For Southwark Notes, Tate Modern’s continued sponsorship of local art projects amounts to the replacement of people with art, given that the spaces cleared for these new works are often sites of ongoing displacement. Walking from Tate to Southwark tube station, the hallmarks of gentrification are obvious. From the quiet of the pristine, deserted streets at night—even before this current lockdown—to the ubiquity of chain restaurants, and the constant presence of cranes in the sky—those symbols of relentless construction and deconstruction. Perhaps the crowds at Tate Modern, until recently so casually able to observe the homes of its wealthy neighbours, serve as the only indication for Southwark’s newer residents that they live in the centre of a city consisting of people, rather than a sleepy suburban retreat.
The conflicts that played out between Tate and its neighbours are mirrored elsewhere. In New York James Turrell’s installation, Meeting (1980–1986) at MoMA PS1 in Long Island City, Queens, gives viewers rare access to a view of an empty, uninterrupted New York skyline. Turrell is an artist who works with light and space, cutting apertures out of ceilings to give access to eternal, sprawling skies. The focused cut-out emphasizes a rimless infinity, and the silence and stillness of the observation room changes the feeling of the passage of time.
However in January 2019, visitors to the installation began to notice a change in scene; in the corner of the viewfinder in the ceiling that Turrell had made, scaffolding for a nearby development was clearly visible. At Turrell’s request, MoMA closed the space until the scaffolding was removed again. It wasn’t the first time this had happened to Turrell; in 2007, he declared his piece Tending, (Blue) (2003) at the Nasher Sculpture Center in Dallas “ruined” when the height of nearby luxury condos was doubled, blocking the view from the aperture. The existence of the building works here, like Neo by Tate, puts a price tag on a piece of sky, creating competition for access between wealthy private residents, artists and the general public.

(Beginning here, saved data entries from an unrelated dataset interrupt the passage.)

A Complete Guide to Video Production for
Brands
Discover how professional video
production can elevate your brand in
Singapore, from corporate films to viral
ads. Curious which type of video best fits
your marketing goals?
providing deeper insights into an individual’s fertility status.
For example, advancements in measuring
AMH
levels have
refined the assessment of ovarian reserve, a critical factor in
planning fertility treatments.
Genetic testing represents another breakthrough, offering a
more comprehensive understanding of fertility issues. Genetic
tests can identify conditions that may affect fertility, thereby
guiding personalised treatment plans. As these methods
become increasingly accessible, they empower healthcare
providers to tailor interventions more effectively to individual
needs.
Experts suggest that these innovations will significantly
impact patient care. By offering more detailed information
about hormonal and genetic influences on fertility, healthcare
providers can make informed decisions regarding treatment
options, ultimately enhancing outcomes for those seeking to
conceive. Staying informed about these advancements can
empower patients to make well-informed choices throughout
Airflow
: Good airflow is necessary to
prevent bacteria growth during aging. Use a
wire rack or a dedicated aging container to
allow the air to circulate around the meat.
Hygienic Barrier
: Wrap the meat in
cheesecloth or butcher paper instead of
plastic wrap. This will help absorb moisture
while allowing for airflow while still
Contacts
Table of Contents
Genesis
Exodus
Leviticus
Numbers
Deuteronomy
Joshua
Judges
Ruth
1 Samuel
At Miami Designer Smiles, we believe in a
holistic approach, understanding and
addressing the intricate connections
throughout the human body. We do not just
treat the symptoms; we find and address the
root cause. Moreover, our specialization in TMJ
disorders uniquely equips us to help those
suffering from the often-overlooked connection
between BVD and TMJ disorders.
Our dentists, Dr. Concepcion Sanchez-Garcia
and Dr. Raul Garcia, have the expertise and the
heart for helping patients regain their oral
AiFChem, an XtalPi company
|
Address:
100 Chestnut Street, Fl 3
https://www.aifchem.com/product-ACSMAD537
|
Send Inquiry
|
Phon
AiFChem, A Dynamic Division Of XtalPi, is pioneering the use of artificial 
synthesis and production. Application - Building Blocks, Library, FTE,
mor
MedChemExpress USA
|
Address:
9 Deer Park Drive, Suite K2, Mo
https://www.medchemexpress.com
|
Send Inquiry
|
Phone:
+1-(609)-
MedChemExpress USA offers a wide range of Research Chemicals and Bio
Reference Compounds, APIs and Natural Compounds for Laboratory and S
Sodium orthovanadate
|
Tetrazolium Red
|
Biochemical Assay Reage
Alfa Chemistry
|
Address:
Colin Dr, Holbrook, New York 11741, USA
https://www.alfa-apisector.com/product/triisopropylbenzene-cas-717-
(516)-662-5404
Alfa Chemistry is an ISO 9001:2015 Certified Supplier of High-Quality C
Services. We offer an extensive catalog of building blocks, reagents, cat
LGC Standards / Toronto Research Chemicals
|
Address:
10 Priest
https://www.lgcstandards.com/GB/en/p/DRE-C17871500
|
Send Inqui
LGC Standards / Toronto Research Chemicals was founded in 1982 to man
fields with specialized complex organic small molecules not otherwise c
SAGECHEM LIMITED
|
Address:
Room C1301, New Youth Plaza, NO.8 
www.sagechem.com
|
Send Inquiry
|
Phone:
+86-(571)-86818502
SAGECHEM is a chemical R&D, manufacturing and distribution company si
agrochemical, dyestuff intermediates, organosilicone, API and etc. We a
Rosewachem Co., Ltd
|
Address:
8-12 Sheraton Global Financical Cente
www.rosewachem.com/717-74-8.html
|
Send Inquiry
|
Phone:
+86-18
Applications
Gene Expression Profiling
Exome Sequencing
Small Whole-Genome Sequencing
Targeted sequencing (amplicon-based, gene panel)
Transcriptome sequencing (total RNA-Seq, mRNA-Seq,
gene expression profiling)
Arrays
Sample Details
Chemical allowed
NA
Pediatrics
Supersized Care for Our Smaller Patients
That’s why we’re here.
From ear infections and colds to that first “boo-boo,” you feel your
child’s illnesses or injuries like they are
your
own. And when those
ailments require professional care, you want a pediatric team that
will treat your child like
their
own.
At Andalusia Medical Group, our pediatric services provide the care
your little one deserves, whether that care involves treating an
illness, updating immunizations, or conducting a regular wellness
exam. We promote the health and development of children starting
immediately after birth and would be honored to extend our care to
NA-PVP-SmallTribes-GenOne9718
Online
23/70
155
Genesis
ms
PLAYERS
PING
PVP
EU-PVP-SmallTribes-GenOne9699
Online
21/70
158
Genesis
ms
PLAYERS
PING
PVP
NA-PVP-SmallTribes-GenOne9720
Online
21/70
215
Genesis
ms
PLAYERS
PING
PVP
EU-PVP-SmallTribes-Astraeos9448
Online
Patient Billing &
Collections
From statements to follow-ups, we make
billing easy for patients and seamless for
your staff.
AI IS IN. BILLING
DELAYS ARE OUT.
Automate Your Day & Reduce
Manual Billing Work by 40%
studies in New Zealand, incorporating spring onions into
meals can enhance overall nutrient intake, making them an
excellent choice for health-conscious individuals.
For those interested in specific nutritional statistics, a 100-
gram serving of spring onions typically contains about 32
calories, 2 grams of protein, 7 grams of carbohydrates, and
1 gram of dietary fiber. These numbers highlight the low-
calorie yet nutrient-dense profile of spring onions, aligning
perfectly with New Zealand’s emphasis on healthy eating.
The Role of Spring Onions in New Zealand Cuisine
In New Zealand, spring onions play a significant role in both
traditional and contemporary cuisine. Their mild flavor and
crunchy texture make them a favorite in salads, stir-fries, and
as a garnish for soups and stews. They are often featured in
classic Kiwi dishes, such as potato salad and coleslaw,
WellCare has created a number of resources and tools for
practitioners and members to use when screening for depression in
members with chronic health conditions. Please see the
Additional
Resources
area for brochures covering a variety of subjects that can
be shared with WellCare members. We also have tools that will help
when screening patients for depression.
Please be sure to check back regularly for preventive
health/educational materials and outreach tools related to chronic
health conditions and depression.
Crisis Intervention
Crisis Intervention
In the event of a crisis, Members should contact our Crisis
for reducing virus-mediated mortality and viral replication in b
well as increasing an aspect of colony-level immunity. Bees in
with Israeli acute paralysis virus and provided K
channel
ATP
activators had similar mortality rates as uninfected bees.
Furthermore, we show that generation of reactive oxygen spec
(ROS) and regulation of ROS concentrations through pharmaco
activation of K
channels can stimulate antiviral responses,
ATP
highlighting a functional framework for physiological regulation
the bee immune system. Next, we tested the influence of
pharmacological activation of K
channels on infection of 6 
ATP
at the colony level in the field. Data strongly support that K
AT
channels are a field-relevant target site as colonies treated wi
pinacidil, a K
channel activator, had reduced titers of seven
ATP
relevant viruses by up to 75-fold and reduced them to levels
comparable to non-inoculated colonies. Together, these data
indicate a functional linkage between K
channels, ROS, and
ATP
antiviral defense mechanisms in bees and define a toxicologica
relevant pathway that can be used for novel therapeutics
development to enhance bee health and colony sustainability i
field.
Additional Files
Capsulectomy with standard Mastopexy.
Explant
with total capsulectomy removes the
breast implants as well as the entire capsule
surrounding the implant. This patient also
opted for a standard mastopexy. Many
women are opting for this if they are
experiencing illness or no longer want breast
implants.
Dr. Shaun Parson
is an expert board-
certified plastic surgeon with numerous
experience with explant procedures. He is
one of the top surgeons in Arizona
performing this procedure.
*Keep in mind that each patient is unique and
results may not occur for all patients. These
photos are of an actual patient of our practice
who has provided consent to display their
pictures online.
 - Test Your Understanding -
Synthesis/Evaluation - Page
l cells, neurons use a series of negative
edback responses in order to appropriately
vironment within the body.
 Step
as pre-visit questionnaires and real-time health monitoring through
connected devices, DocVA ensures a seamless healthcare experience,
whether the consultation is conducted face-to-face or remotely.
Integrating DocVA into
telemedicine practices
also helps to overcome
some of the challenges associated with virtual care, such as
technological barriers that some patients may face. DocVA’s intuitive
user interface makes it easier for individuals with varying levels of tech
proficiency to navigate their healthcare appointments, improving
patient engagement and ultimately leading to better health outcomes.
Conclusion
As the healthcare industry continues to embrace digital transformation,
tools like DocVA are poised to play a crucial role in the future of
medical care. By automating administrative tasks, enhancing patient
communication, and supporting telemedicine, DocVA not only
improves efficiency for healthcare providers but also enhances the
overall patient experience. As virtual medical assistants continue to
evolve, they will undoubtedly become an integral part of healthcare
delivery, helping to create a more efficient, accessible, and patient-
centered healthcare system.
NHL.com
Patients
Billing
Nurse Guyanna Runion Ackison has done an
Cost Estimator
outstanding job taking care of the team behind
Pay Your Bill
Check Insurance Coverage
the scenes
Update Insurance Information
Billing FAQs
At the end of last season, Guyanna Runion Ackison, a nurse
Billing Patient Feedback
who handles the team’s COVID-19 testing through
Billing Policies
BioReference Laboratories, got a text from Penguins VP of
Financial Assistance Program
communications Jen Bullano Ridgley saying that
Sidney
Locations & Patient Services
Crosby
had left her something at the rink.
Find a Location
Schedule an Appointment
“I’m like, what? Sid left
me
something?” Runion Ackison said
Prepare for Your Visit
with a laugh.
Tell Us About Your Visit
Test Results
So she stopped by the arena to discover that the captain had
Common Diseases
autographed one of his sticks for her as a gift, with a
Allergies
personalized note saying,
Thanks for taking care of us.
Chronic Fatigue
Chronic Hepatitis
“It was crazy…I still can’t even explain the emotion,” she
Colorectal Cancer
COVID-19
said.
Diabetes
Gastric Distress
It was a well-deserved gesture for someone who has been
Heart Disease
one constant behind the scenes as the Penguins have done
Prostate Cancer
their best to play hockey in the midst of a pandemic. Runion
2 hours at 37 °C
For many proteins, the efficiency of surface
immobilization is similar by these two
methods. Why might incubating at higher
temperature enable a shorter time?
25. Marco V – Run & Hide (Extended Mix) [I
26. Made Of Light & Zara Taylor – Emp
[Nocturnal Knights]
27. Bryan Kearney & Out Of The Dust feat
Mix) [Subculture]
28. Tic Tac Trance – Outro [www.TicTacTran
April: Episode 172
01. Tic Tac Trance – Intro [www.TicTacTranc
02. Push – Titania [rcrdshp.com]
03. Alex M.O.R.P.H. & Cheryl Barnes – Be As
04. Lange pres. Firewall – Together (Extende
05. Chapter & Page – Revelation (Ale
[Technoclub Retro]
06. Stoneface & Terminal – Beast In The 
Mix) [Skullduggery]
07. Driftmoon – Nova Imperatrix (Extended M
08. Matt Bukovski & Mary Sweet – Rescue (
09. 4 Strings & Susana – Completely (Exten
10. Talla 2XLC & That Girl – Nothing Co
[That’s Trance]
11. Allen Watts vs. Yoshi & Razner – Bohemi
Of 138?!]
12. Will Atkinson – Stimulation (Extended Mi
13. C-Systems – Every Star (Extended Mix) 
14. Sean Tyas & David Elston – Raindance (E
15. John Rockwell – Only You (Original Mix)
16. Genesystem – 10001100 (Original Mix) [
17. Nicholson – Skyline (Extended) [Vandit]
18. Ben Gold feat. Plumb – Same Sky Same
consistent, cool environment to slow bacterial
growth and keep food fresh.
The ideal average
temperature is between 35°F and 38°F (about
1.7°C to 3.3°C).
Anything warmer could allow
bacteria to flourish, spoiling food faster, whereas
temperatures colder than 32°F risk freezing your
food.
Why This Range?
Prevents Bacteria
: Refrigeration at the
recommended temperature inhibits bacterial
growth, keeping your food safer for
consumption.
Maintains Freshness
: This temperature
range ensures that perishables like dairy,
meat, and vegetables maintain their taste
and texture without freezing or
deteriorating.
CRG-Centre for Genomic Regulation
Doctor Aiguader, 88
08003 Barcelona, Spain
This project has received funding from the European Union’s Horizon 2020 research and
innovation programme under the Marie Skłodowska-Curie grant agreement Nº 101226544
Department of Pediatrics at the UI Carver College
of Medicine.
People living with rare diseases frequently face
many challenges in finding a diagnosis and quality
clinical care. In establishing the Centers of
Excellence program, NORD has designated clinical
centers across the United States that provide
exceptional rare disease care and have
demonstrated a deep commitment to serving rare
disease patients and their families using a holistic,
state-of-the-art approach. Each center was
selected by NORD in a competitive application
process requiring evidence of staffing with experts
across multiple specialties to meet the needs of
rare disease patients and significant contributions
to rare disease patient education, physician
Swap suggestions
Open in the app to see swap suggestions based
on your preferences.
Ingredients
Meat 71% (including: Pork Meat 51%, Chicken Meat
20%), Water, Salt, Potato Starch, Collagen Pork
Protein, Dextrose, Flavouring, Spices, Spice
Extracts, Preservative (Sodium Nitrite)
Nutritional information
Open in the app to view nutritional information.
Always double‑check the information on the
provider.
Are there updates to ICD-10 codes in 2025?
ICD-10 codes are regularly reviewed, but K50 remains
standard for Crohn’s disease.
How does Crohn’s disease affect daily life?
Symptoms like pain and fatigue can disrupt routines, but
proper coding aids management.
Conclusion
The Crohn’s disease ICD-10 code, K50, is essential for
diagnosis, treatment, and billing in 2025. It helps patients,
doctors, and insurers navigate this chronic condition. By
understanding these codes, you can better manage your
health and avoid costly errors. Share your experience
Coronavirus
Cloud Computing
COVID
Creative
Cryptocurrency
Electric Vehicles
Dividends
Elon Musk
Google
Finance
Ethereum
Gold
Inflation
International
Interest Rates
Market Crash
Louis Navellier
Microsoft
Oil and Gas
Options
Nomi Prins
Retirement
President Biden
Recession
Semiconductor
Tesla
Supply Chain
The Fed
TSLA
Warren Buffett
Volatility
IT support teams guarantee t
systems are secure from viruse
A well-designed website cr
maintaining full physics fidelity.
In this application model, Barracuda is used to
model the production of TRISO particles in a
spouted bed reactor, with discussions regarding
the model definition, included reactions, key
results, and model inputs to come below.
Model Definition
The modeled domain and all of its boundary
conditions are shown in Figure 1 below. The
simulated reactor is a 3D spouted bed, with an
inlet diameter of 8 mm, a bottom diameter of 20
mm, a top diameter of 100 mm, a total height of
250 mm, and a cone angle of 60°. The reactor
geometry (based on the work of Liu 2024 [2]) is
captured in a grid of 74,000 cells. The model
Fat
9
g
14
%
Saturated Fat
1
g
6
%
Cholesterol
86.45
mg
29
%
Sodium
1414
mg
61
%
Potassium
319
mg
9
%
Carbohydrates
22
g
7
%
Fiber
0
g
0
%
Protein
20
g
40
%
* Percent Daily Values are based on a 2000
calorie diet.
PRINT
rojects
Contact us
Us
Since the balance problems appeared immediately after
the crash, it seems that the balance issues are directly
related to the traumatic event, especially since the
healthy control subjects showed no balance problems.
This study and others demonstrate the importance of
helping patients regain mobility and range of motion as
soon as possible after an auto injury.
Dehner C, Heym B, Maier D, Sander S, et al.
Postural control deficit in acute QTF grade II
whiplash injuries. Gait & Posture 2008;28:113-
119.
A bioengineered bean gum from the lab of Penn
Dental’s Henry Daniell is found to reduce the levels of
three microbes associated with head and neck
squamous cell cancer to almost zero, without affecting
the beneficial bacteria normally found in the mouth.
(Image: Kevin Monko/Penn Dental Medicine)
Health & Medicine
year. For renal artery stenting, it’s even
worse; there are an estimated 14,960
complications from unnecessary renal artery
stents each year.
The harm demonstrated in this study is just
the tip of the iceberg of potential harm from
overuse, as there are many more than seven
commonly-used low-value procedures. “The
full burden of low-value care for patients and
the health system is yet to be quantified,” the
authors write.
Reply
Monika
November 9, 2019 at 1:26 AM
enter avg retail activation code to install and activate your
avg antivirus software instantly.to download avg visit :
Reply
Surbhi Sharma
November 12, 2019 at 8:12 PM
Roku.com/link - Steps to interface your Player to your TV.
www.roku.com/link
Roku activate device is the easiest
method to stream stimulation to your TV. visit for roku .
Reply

“The existence of the building works puts a price tag on a piece of sky, creating competition for access“
In the global phenomenon of culture-led regeneration, from Bilbao to Glasgow, London to New York, the coming of a new gallery is closely followed by high-end retail and glassy housing. In the 1980s, New York Magazine named Long Island City, with its radical, collective art space PS1, as “the next SoHo”—in other words, the latest area of New York deemed previously uninhabitable to be rendered desirable by artists and creative institutions.
MoMA’s acquisition of PS1 in 2000 solidified the genteel remaking of the neighbourhood where Amazon recently hoped to build its New York offices (this plan was foiled last year by sustained community organizing). PS1 re-opened under the MoMA name at the same time as finishing touches were being added to Tate Modern, and the Millennium bridge was built to connect it to the financial power of the city. In Southwark as in Queens, galleries created the residents and the conditions for development that would later become threats to their artworks, and to public space.
During the boredom of lockdown that many are now experiencing, to look idly out of the window is a widespread impulse. What views will people look out to? The sky outside is rarely edgeless for those living in cities, where housing and paused building work become an intrinsic part of the landscape. Perhaps the residents of Neo Bankside are looking out and watching the sky, too. Perhaps they are finally enjoying their view of the city and of Tate. Now, at last, they can watch without being watched.